If falling masonry was reason to close this place, it should have been closed several hundred years ago…
It’s so magnificent that as soon as you see it a tour of the interior becomes a mandatory event in your future. It’s undeniable. We decided to wait a few days until Andrew was with us.
The city streets empty out at night, and the place becomes proper spooky. We had a good time drifting around them on two wheels.
It was pretty late when we returned to the hotel, which was perfect because I wanted to carry the bikes inside and I didn’t want the manager to hassle me about it. Recumbents can be awkward to move, but with these you can actually tilt them straight up and grab them around the seat, which lets you hold them very close to your body. Perfect for negotiating dank and sinister staircases covered in precious woodwork that you don’t want to gouge with a sprocket.
An amazing cross-country day, and now there was a legendary city to explore! Hooray for bike tours!
We’ve been playing it fast and loose with the schedule, so we’d been fast and loose with the hotel bookings. I’d booked us a place south of Dover as soon as we got off the boat. Often there’s little downside to this when you’re in a touristy region with a lot of churn because rooms spontaneously open up. This time the power of databases failed us.
When I walked into our hotel lobby, a customer was having a heated argument with the guy behind the counter. She said she already paid for a room, but the guy insisted the room didn’t exist: According to him the booking service had been double-booking his rooms.
“People have been arriving all day to take rooms that somebody else is in!” he groused. “I’ve called them and mailed them to make it stop, and they tell me nothing!”
She was unimpressed by this explanation, and said so. Meanwhile, her husband was out on the front steps, looking for another room with his phone. Instead of using some specialized app he was calling hotels, one by one, and asking if they had a vacancy. He was done trusting databases for the night.
Just then, another guy came downstairs in a big hurry, slammed the keys to room number three on the desk and said “I have an urgent call. I need to leave immediately!”
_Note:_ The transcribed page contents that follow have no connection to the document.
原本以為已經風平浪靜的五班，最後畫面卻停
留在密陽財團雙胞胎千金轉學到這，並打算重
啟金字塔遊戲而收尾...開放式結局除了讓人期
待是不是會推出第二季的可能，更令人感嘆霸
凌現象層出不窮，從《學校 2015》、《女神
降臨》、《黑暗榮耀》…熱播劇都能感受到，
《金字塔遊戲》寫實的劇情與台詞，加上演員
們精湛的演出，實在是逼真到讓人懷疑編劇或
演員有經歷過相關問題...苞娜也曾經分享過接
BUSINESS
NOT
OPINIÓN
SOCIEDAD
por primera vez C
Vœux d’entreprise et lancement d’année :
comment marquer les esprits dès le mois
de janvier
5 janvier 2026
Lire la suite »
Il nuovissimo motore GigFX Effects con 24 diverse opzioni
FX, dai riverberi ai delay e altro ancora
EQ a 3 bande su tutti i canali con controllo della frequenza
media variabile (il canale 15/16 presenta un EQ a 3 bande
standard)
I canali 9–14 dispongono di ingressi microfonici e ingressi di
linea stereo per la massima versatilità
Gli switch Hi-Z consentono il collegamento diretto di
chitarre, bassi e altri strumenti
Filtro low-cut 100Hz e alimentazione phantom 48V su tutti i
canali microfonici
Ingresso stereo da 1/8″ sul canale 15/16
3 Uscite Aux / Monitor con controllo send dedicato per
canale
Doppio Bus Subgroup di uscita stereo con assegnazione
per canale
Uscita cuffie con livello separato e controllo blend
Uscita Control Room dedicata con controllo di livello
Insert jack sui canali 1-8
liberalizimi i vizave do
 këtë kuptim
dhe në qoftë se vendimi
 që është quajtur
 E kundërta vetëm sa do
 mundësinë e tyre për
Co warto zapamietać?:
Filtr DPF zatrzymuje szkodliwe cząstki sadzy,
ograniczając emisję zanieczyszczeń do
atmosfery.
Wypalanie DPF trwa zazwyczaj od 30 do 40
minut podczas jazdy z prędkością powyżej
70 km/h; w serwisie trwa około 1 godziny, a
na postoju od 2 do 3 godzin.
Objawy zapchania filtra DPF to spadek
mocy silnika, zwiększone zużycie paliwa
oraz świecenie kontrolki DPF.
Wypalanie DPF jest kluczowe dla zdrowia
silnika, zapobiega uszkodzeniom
The customer looked at the keys and said “How about if we take that room?”
The manager reluctantly agreed and said “I’ll go up and see if it’s clean.”
While he was upstairs, the customer wandered outside to check in with her husband, who had just finished booking a room at another hotel about a mile away. The three of us complained together about how insane it was that the hotel couldn’t prevent its own double-bookings. I pointed at the bicycles and said, “We came here on bikes! Now we’re going to have to ride all the way up the hill to the campground to find a place to stay.”
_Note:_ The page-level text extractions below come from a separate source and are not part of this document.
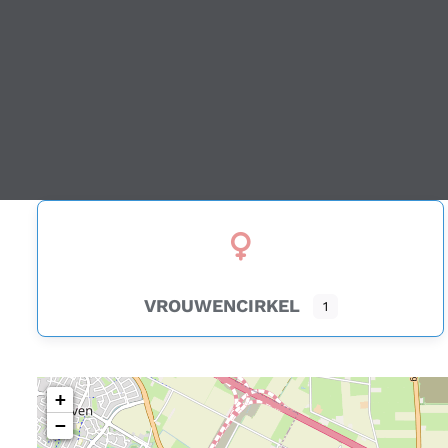
VROUWENCIRKEL
1
+
−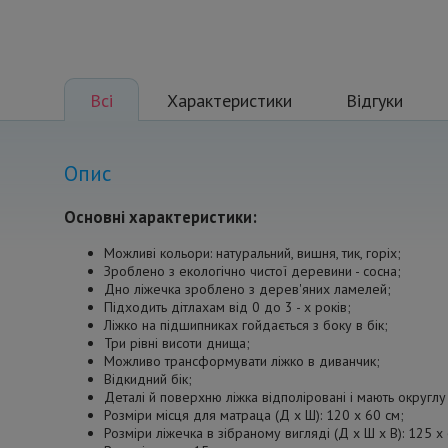
Всі
Характеристики
Відгуки
Опис
Основні характеристики:
Можливі кольори: натуральний, вишня, тик, горіх;
Зроблено з екологічно чистої деревини - сосна;
Дно ліжечка зроблено з дерев'яних ламелей;
Підходить дітлахам від 0 до 3 - х років;
Ліжко на підшипниках гойдається з боку в бік;
Три рівні висоти днища;
Можливо трансформувати ліжко в диванчик;
Відкидний бік;
Деталі й поверхню ліжка відполіровані і мають округл
Розміри місця для матраца (Д х Ш): 120 x 60 см;
Розміри ліжечка в зібраному вигляді (Д х Ш х В): 125 x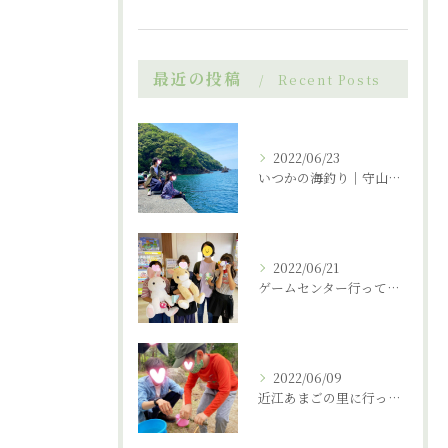
最近の投稿
Recent Posts
2022/06/23
いつかの海釣り｜守山市の放課後デイサービス
2022/06/21
ゲームセンター行ってきました。｜守山市の放課後デイサービス
2022/06/09
近江あまごの里に行ってまいりました。｜守山市の放課後デイサービス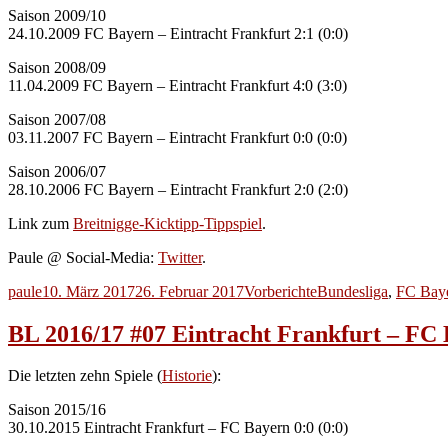
Saison 2009/10
24.10.2009 FC Bayern – Eintracht Frankfurt 2:1 (0:0)
Saison 2008/09
11.04.2009 FC Bayern – Eintracht Frankfurt 4:0 (3:0)
Saison 2007/08
03.11.2007 FC Bayern – Eintracht Frankfurt 0:0 (0:0)
Saison 2006/07
28.10.2006 FC Bayern – Eintracht Frankfurt 2:0 (2:0)
Link zum
Breitnigge-Kicktipp-Tippspiel
.
Paule @ Social-Media:
Twitter
.
Autor
Veröffentlicht
Kategorien
Schlagwörter
paule
10. März 2017
26. Februar 2017
Vorberichte
Bundesliga
,
FC Bay
am
BL 2016/17 #07 Eintracht Frankfurt – FC
Die letzten zehn Spiele (
Historie
):
Saison 2015/16
30.10.2015 Eintracht Frankfurt – FC Bayern 0:0 (0:0)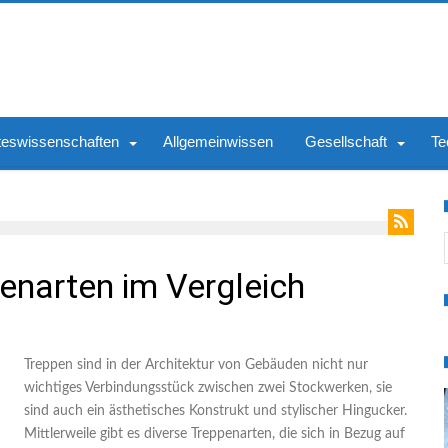
teswissenschaften
Allgemeinwissen
Gesellschaft
Te
S
enarten im Vergleich
Treppen sind in der Architektur von Gebäuden nicht nur
wichtiges Verbindungsstück zwischen zwei Stockwerken, sie
sind auch ein ästhetisches Konstrukt und stylischer Hingucker.
Mittlerweile gibt es diverse Treppenarten, die sich in Bezug auf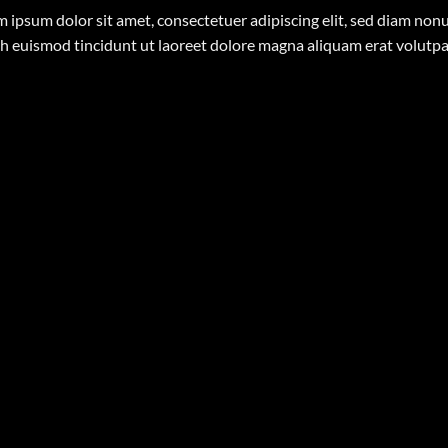
 ipsum dolor sit amet, consectetuer adipiscing elit, sed diam n
h euismod tincidunt ut laoreet dolore magna aliquam erat volutp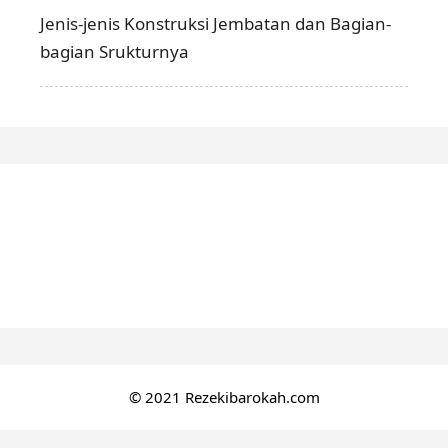
Jenis-jenis Konstruksi Jembatan dan Bagian-
bagian Srukturnya
© 2021 Rezekibarokah.com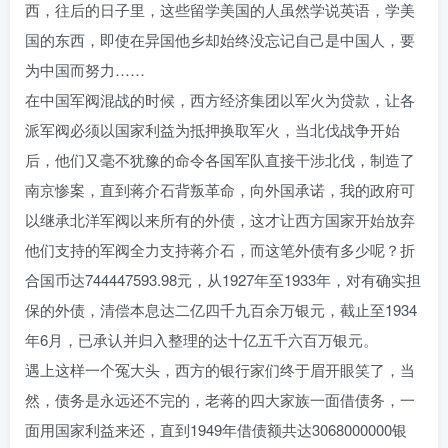
西，往后的日子里，这些留学美国的人虽然学说英语，学美
国的东西，即使在异国他乡却始终没忘记自己是中国人，要
为中国而努力……
在中国军阀混战的时候，西方经济集团以军火为贷款，让各
派军阀必须以国家利益为抵押换取军火，当北伐战争开始
后，他们又毫不犹豫的命令各国军队直接干涉北伐，制造了
南京惨案，直到蒋介石背叛革命，向外国承诺，我的政府可
以继承北洋军阀以来所有的外债，这才让西方国家开始放弃
他们支持的军阀全力支持蒋介石，而这笔外债有多少呢？折
合国币达744447593.98元，从1927年至1933年，对有确实担
保的外债，清偿本息达二亿四千九百余万银元，截止至1934
年6月，已承认并归入整理的达十亿五千六百万银元。
遇上这样一个冤大头，西方的银行家们终于眉开眼笑了，当
然，债务是永远还不完的，老蒋的四大家族一面借债务，一
面用国家利益来还，直到1949年借债额共达3068000000银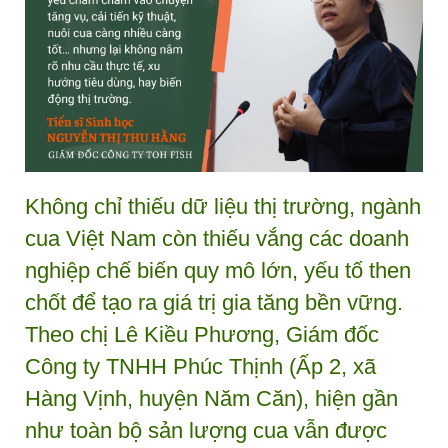
Không chỉ thiếu dữ liệu thị trường, ngành
cua Việt Nam còn thiếu vắng các doanh
nghiệp chế biến quy mô lớn, yếu tố then
chốt để tạo ra giá trị gia tăng bền vững.
Theo chị Lê Kiều Phương, Giám đốc
Công ty TNHH Phúc Thịnh (Ấp 2, xã
Hàng Vịnh, huyện Năm Căn), hiện gần
như toàn bộ sản lượng cua vẫn được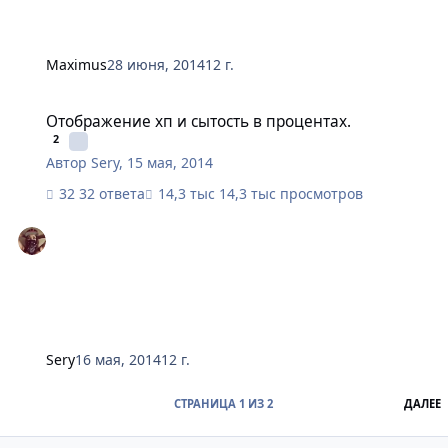
Maximus
28 июня, 2014
12 г.
Отображение хп и сытость в процентах.
Отображение хп и сытость в процентах.
2
Автор
Sery
,
15 мая, 2014
32 ответа
14,3 тыс просмотров
Sery
16 мая, 2014
12 г.
П
СТРАНИЦА 1 ИЗ 2
ДАЛЕЕ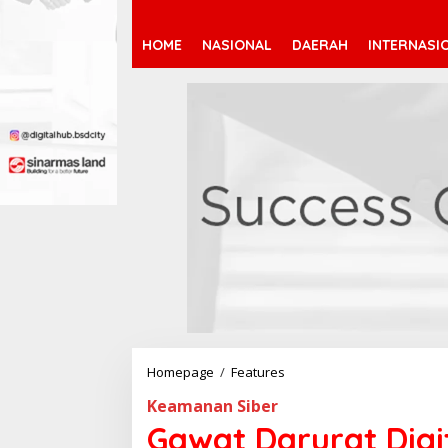
HOME
NASIONAL
DAERAH
INTERNASI
Homepage
/
Features
G
a
Keamanan Siber
w
a
Gawat Darurat Digit
t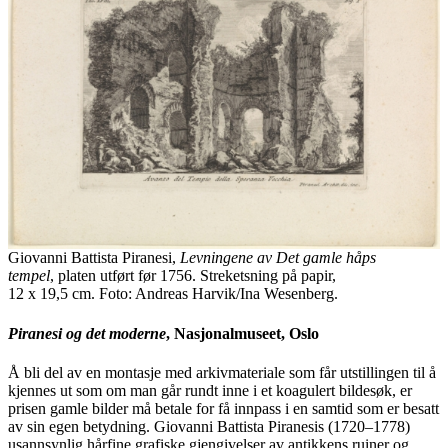
Giovanni Battista Piranesi,
Levningene av Det gamle håps
tempel
, platen utført før 1756. Streketsning på papir,
12 x 19,5 cm. Foto: Andreas Harvik/Ina Wesenberg.
Piranesi og det moderne
, Nasjonalmuseet, Oslo
Å bli del av en montasje med arkivmateriale som får utstillingen til å
kjennes ut som om man går rundt inne i et koagulert bildesøk, er
prisen gamle bilder må betale for få innpass i en samtid som er besatt
av sin egen betydning. Giovanni Battista Piranesis (1720–1778)
usannsynlig hårfine grafiske gjengivelser av antikkens ruiner og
The manager came downstairs and declared “The room looks fine.”
Instead of taking it, the customer turned to me and said, “Hey, we have a room booked already and we can get a refund from here. Why don’t you take that room instead?”
And thus was the bacon of Nick and myself saved.
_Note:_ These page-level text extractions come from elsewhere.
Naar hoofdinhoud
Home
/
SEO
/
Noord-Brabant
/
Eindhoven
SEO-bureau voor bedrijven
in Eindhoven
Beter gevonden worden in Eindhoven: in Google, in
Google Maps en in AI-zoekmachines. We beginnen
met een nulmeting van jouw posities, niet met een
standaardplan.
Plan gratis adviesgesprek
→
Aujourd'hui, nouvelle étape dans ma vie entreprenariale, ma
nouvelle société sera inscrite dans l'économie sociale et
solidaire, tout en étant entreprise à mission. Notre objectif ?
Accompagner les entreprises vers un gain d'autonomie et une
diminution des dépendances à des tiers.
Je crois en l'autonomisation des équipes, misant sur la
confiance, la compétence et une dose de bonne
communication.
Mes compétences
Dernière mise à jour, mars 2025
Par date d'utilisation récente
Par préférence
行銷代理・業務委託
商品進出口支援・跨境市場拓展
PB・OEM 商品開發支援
The manager called a taxi for the customer and her husband, and Nick and I moved a bunch of bags up into the room. I had already paid for an adjacent room that was currently occupied, and the cost was the same so there was no additional charge. As I signed the standard paperwork I chatted with the manager, and learned that he had purchased the hotel 51 years ago and rebuilt it from the ground up. He’s from the Canary Islands and has been taking groups of school kids from there on group outings to major cities across Europe for 37 years, with transportation and interpreters, as a way to enrich the community he’s from. He showed me a brochure with pride, and the prices looked very reasonable.
When he heard we were from California he said, “I’ve taken a bunch of vacations to there! It’s one of the most beautiful places in the world!” That’s quite an endorsement from someone who grew up on the Canary Islands.
“Hey, you know what? For the trouble, the next time you come through here you can stay for free.”
“That’s really nice of you! Although, it might not be for a long time. We don’t get to ride much and there’s a lot of amazing country to see here.”
He shrugged and said “I already done 50 years here. I can wait a bit.”